Kembali ke topik tulisan, dimana Korupsi yang sudah kita bahas panjang lebar, sering mengaburkan nilai cita-cita luhur untuk men-sejahterakan rakyat. Bagi setiap yang saat ini sedang berjuang untuk menjadi Pejabat Publik, baik menjadi Pemimpin maupun menjadi Wakil Rakyat, tentu mempunyai tujuan utama yaitu mengabdi untuk Bangsa dan men-sejahterakan rakyat. Hal ini bisa dilakukan apabila berbagai aspek penyebab korupsi diatas dapat ditemukan penangkalnya terutama dalam aspek internal.
Memperkaya diri sendiri dengan cara-cara koruptif akan menghambat cita-cita luhur untuk pengabdian kepada Bangsa, demikian juga apabila berada dalam suatu sistim yang koruptif bisa menyeret diri sendiri dan terjerat korupsi. Gaya hidup konsumtif adalah aspek internal yang sangat berpotensi untuk berbuat koruptif. Penampilan fisik dengan berbagai kelengkapannya butuh biaya besar, yang sebenarnya tidak ada hubungannya dengan pencapaian cita-cita luhur yang ingin dicapai. Hidup sederhana dan menampilkan diri apa adanya sama seperti sebelum menjadi pejabat, merupakan salah satu penangkal untuk tidak koruptif.
Pesta Demokrasi sudah didepan mata kita, semua para Caleg dari berbagai tingkatan berusaha menunjukkan daya tarik agar bisa menjadi pilihan masyarakat. Hal ini sah-sah saja dilakukan, kita masyarakat diminta jeli untuk melihat jejak rekam dari setiap Caleg yang ada. Masyarakat juga tidak perlu menghakimi dan menghujat tapi cukup mengambil bagian dalam memilih yang mempunyai jejak rekam sosok yang selalu mengedepankan kepentingan masyarakat.
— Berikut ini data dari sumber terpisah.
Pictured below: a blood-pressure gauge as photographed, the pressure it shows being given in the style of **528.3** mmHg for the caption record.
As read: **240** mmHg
Akhir kata, mari sukseskan Pileg 2014, mengawal setiap proses pesta demokrasi dari apa yang bisa kita pahami, mencari tau info lebih banyak tentang sikap-sikap koruptif disekitar kita dan mencegah diri sendiri untuk terlibat dalam kegiatan korupsi karena akan menjadi penghalang cita-cita luhur yang ingin kita capai.